Re: Why does sa-compile access the bayes db?

2020-05-25 Thread RW
On Mon, 25 May 2020 23:34:27 +0200
Bert Van de Poel wrote:


> My question therefore specifically is: what exactly does sa-compile
> do to the bayes database files?

I don't know for sure, but it's probably just a side-effect of
initializing plugins. Possibly it's trying to perform an opportunistic
sync on the journal file.

sa-compile doesn't need to access Bayes, so you could just treat it as
a cosmetic error. I wouldn't change ownership or permissions just for
this.


Why does sa-compile access the bayes db?

2020-05-25 Thread Bert Van de Poel

Dear Spamassassin users and developers,

Recently, we've been setting up Bayesian learning on our existing Amavis 
with Spamassassin setup on Ubuntu 18.04 (Spamassassin 
3.4.2-0ubuntu0.18.04.3 and Amavis 1:2.11.0-1ubuntu1). We've decided to 
use a global db that was seeded with an aggregation of spam and ham 
we've received, then enabling autolearn to further train the set. As 
Spamassassin runs inside Amavis, the Bayes database files are owned by 
the amavis user.
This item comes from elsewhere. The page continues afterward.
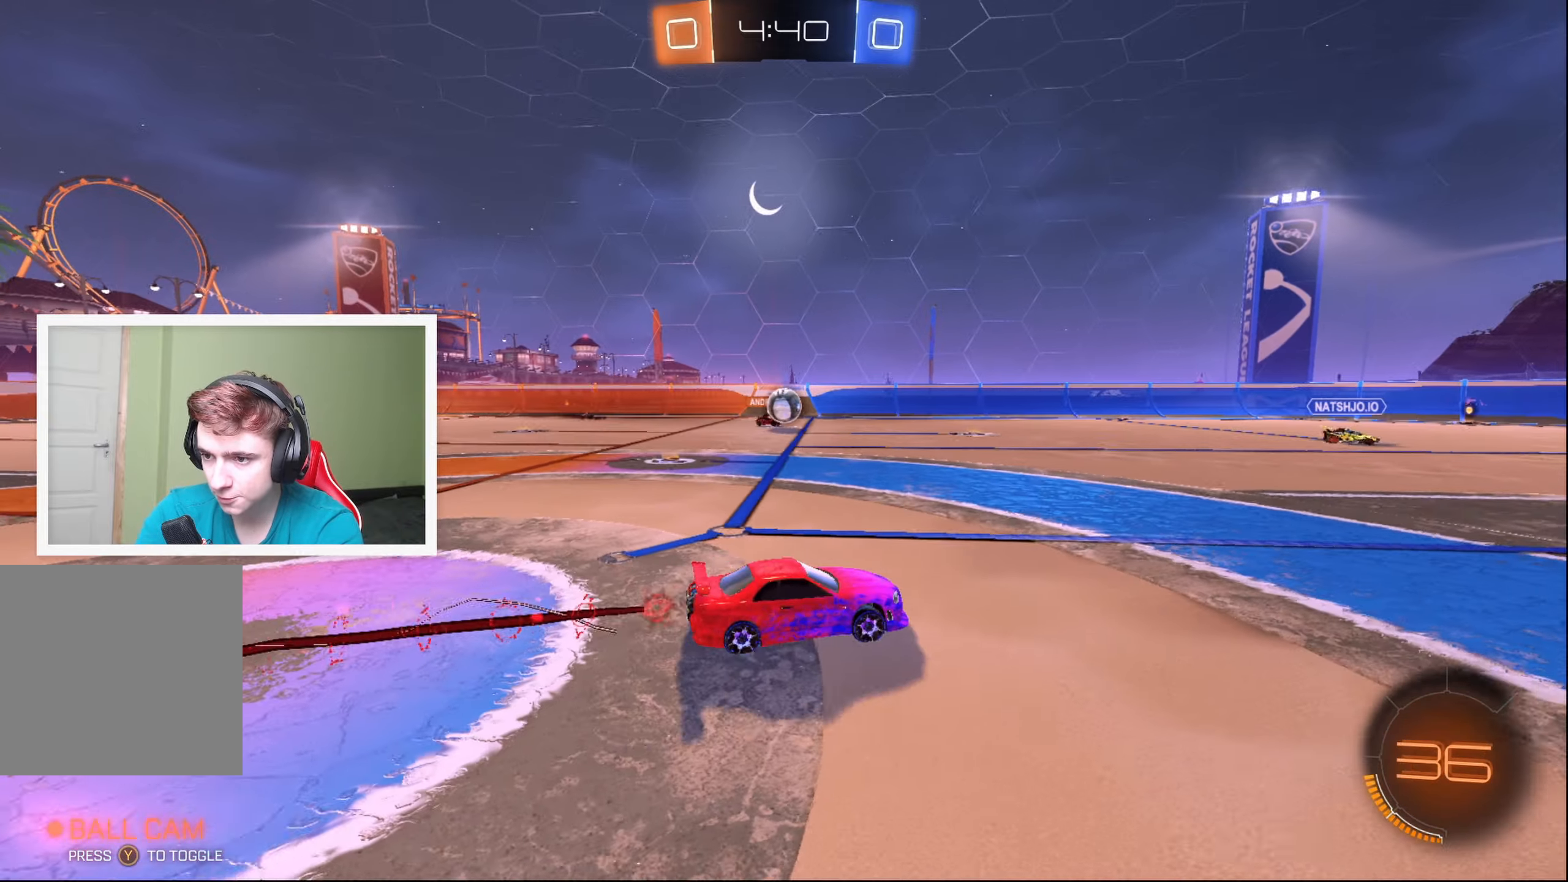
{"dt_ms": 500, "buttons": ["R2"], "left_stick": "right", "events": [[17, "B", "up"], [217, "left_stick", "left"], [250, "R2", "up"], [334, "left_stick", "center"], [367, "R2", "down"], [467, "left_stick", "right"]]}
This setup works fine, and results for Bayes are great 
and growing in accuracy by autolearning.


What was somewhat confusing is that we noticed our daily cronjob running 
sa-update and sa-compile was giving us an error concerning permissions:
May 25 00:31:25.488 [8381] warn: bayes: cannot write to 
/var/lib/spamassassin/bayes_db/bayes_journal, bayes db update ignored: 
Permission denied
bayes: cannot write to /var/lib/spamassassin/bayes_db/bayes_journal, 
bayes db update ignored: Permission denied


While this makes a lot of sense, considering that the files are owned by 
the amavis user, we were quite surprised this cronjob would need to 
access these files in the first place. Looking further into the issue, 
we figured out it was specifically sa-compile, and the specific message 
probably originated from 
/usr/share/perl5/Mail/SpamAssassin/BayesStore/DBM.pm. While I have some 
programming experience, I was sadly unable to understand this Perl file 
enough to properly comprehend why this code was accessing bayes_journal 
and what it was planning to do there.


My question therefore specifically is: what exactly does sa-compile do 
to the bayes database files?


I've asked this same question on IRC but was unable to get an answer. 
While a fix for this issue changing permissions and user/group ownership 
is rather obvious, we'd first want to understand what sa-compile is up to.


Kind regards,
Bert Van de Poel
ULYSSIS